-- Exercise goal --
Copy the listing as it is written, and leave each picture out.

-- Material supplied --
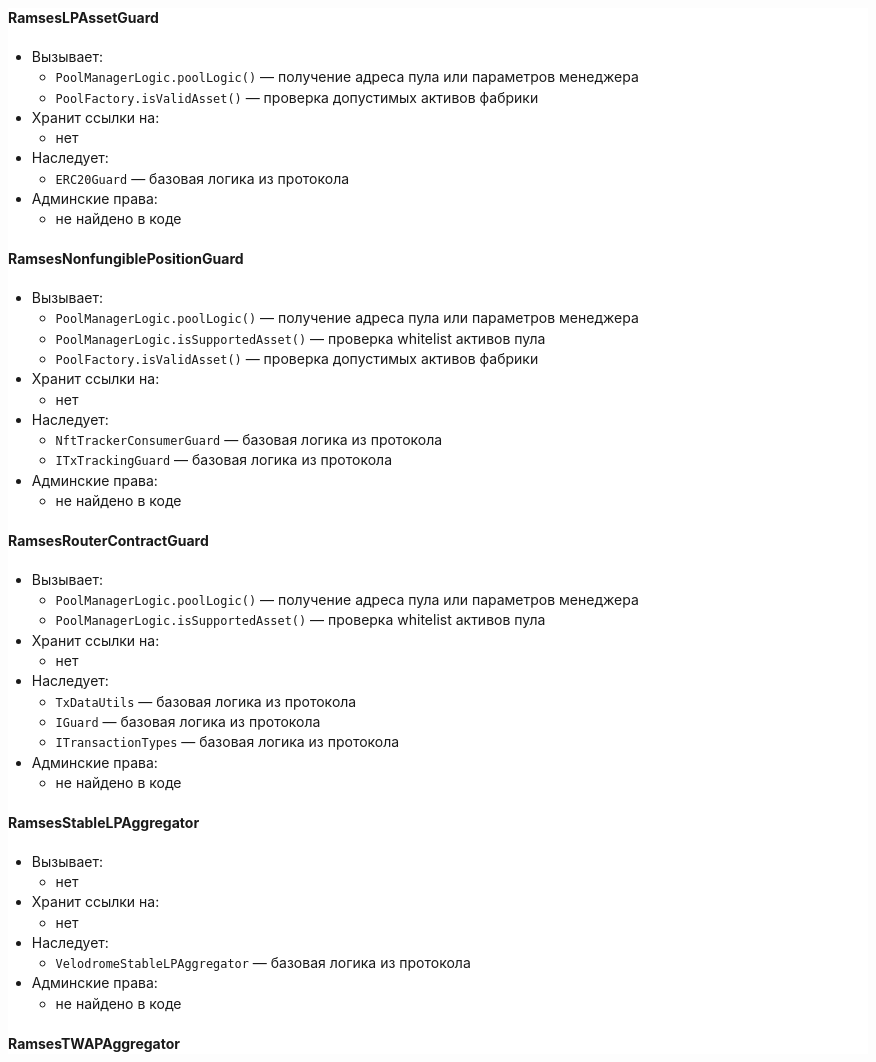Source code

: #### RamsesLPAssetGuard

* Вызывает:
  * `PoolManagerLogic.poolLogic()` — получение адреса пула или параметров менеджера
  * `PoolFactory.isValidAsset()` — проверка допустимых активов фабрики
* Хранит ссылки на:
  * нет
* Наследует:
  * `ERC20Guard` — базовая логика из протокола
* Админские права:
  * не найдено в коде

#### RamsesNonfungiblePositionGuard

* Вызывает:
  * `PoolManagerLogic.poolLogic()` — получение адреса пула или параметров менеджера
  * `PoolManagerLogic.isSupportedAsset()` — проверка whitelist активов пула
  * `PoolFactory.isValidAsset()` — проверка допустимых активов фабрики
* Хранит ссылки на:
  * нет
* Наследует:
  * `NftTrackerConsumerGuard` — базовая логика из протокола
  * `ITxTrackingGuard` — базовая логика из протокола
* Админские права:
  * не найдено в коде

#### RamsesRouterContractGuard

* Вызывает:
  * `PoolManagerLogic.poolLogic()` — получение адреса пула или параметров менеджера
  * `PoolManagerLogic.isSupportedAsset()` — проверка whitelist активов пула
* Хранит ссылки на:
  * нет
* Наследует:
  * `TxDataUtils` — базовая логика из протокола
  * `IGuard` — базовая логика из протокола
  * `ITransactionTypes` — базовая логика из протокола
* Админские права:
  * не найдено в коде

#### RamsesStableLPAggregator

* Вызывает:
  * нет
* Хранит ссылки на:
  * нет
* Наследует:
  * `VelodromeStableLPAggregator` — базовая логика из протокола
* Админские права:
  * не найдено в коде

#### RamsesTWAPAggregator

-- Answer to the problem --
Source code

: #### RamsesLPAssetGuard

* Вызывает:
  * `PoolManagerLogic.poolLogic()` — получение адреса пула или параметров менеджера
  * `PoolFactory.isValidAsset()` — проверка допустимых активов фабрики
* Хранит ссылки на:
  * нет
* Наследует:
  * `ERC20Guard` — базовая логика из протокола
* Админские права:
  * не найдено в коде

#### RamsesNonfungiblePositionGuard

* Вызывает:
  * `PoolManagerLogic.poolLogic()` — получение адреса пула или параметров менеджера
  * `PoolManagerLogic.isSupportedAsset()` — проверка whitelist активов пула
  * `PoolFactory.isValidAsset()` — проверка допустимых активов фабрики
* Хранит ссылки на:
  * нет
* Наследует:
  * `NftTrackerConsumerGuard` — базовая логика из протокола
  * `ITxTrackingGuard` — базовая логика из протокола
* Админские права:
  * не найдено в коде

#### RamsesRouterContractGuard

* Вызывает:
  * `PoolManagerLogic.poolLogic()` — получение адреса пула или параметров менеджера
  * `PoolManagerLogic.isSupportedAsset()` — проверка whitelist активов пула
* Хранит ссылки на:
  * нет
* Наследует:
  * `TxDataUtils` — базовая логика из протокола
  * `IGuard` — базовая логика из протокола
  * `ITransactionTypes` — базовая логика из протокола
* Админские права:
  * не найдено в коде

#### RamsesStableLPAggregator

* Вызывает:
  * нет
* Хранит ссылки на:
  * нет
* Наследует:
  * `VelodromeStableLPAggregator` — базовая логика из протокола
* Админские права:
  * не найдено в коде

#### RamsesTWAPAggregator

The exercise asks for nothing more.